Pour l'entrepreneur nordiste, ex-patron du Medef du Nord, il ne faut pas renier la façon dont notre économie fonctionne, même si cette crise va changer beaucoup de choses.
Jeudi soir, Frédéric Motte rentrait en voiture de Lens, avec une raison supplémentaire de croire en l'avenir. Avant de quitter ses bureaux, le président-fondateur de Cèdres-Industries croisait l'agent chargé du nettoyage des locaux. "Il m'a dit qu'en cette période de confinement, il voulait que tout soit particulièrement nickel. Impeccable. Parfait. C'est aussi ce que me rapportent mes directeurs : jamais ils n'ont atteint une si belle productivité. Jamais les gens dans les ateliers n'ont été si impliqués. Ça bosse. La fabrication d'une pièce qui habituellement nous demandait 25 heures... là on est largement en dessous. En ces temps tellement incertains pour notre économie, patrons et collaborateurs sont mobilisés."
Frédéric Motte, 55 ans, est une personnalité "multiple" du monde économique. Un ogre dont les appétits ont parfois donné quelques aigreurs d'estomac à ses pairs.

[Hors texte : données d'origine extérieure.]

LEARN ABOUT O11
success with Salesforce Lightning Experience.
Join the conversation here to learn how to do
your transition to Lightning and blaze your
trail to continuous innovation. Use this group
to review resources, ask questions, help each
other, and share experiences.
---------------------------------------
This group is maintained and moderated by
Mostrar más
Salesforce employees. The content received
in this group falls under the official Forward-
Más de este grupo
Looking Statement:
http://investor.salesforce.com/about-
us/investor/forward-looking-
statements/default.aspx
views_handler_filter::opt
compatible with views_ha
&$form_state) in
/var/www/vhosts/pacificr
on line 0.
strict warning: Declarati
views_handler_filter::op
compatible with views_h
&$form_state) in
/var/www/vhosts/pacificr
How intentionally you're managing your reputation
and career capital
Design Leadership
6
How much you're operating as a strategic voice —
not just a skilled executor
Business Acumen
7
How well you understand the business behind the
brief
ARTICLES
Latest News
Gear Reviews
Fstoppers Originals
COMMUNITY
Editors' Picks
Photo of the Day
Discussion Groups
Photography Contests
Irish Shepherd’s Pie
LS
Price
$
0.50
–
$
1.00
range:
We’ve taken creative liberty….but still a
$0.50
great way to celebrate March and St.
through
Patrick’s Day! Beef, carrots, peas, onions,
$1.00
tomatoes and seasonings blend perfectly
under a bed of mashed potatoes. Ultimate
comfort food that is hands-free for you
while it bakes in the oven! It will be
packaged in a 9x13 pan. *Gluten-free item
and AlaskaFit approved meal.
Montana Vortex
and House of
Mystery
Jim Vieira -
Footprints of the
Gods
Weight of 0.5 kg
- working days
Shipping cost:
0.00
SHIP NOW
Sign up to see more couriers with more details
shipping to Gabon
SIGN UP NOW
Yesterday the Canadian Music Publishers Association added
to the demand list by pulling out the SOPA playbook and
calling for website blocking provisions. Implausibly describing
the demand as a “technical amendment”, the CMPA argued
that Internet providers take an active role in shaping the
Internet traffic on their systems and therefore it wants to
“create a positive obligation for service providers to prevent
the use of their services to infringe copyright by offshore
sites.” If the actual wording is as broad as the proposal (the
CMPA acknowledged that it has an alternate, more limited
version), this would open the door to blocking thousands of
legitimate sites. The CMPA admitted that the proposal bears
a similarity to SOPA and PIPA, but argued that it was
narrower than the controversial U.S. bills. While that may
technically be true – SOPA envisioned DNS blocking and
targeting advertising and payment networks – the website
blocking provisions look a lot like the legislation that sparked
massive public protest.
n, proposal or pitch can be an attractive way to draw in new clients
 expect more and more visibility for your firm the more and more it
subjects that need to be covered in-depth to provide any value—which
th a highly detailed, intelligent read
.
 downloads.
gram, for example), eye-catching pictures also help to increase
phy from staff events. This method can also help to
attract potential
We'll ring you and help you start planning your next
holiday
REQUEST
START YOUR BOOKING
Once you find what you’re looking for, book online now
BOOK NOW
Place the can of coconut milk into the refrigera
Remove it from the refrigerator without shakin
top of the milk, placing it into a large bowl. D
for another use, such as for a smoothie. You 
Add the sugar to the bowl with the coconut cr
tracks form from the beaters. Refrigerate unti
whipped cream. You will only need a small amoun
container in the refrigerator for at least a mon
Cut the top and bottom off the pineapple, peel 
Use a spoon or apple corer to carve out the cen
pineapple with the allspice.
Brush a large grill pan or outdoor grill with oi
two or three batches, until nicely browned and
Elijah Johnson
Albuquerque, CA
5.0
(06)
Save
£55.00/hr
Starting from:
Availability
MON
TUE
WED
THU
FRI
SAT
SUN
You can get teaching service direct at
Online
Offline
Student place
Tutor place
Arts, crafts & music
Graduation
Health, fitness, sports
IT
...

Motte, c'est d'abord un nom et une dynastie d'entrepreneurs nordistes ayant fait fortune dans la bière et le textile. En 1996, le jeune Frédéric hypothèque sa maison pour créer Cèdres-Industries, un groupement de PMI spécialisées dans la maintenance industrielle qui compte aujourd'hui une douzaine d'entreprises, 17 sites à travers tout le pays et 400 salariés.
Une "reprise en U"
Mais Frédéric Motte n'est jamais rassasié : maire de Beaucamps-Ligny, dans le Nord (l'un des plus jeunes maires de France en 1995), vice-président de la Communauté Urbaine de Lille, président du Conseil Economique, Social et Environnemental Régional (CESER), président du campus patronal de Marcq-en-Baroeul, président du MEDEF Nord-Pas de Calais, vice-président du MEDEF... Mais en 2017, c'est l'indigestion : Frédéric Motte est candidat à la présidence du MEDEF. La marche est trop haute. Les patrons du Nord le lâchent. Il doit jeter l'éponge en rase campagne.

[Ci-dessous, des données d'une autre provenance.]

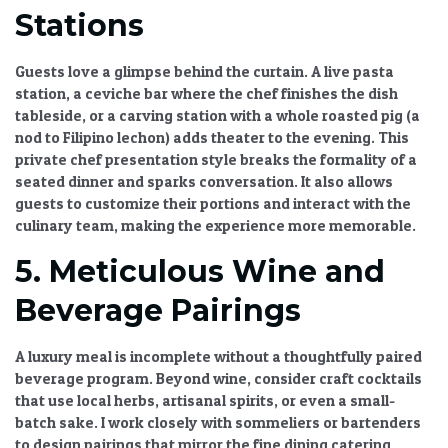
Stations
Guests love a glimpse behind the curtain. A live pasta
station, a ceviche bar where the chef finishes the dish
tableside, or a carving station with a whole roasted pig (a
nod to Filipino lechon) adds theater to the evening. This
private chef presentation style
breaks the formality of a
seated dinner and sparks conversation. It also allows
guests to customize their portions and interact with the
culinary team, making the experience more memorable.
5. Meticulous Wine and
Beverage Pairings
A luxury meal is incomplete without a thoughtfully paired
beverage program. Beyond wine, consider craft cocktails
that use local herbs, artisanal spirits, or even a small-
batch sake. I work closely with sommeliers or bartenders
to design pairings that mirror the
fine dining catering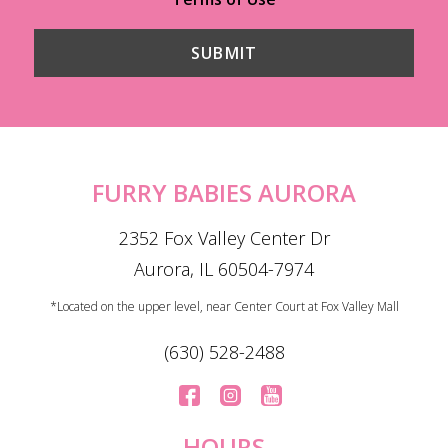
FURRY BABIES AURORA
2352 Fox Valley Center Dr
Aurora, IL 60504-7974
*Located on the upper level, near Center Court at Fox Valley Mall
(630) 528-2488
HOURS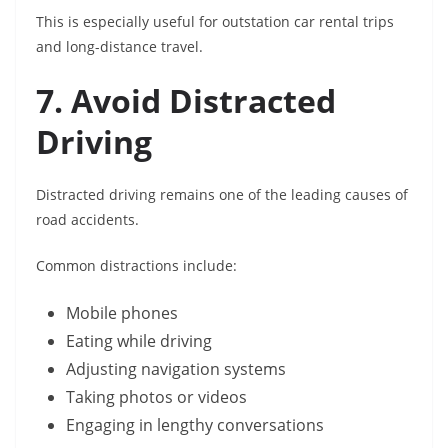
This is especially useful for outstation car rental trips
and long-distance travel.
7. Avoid Distracted
Driving
Distracted driving remains one of the leading causes of
road accidents.
Common distractions include:
Mobile phones
Eating while driving
Adjusting navigation systems
Taking photos or videos
Engaging in lengthy conversations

Il n'empêche que ce parcours et cette énorme ambition autorisent une analyse sur la crise que nous traversons. "Il y a deux façons d'appréhender la fin du confinement après le 11 mai", note Frédéric Motte. "Enfin un peu de visibilité pour les entreprises qui petit à petit, tout doucement, commencent à retrouver de l'activité ; je sens que ça bouge. Et puis celles pour qui cette visibilité est quasiment nulle ; je pense aux commerçants et restaurateurs, très inquiets. Ne nous berçons pas d'illusions : il n'y aura pas de reprise en "V" mais plutôt une reprise en "U"... et la barre plate du "U" sera longue."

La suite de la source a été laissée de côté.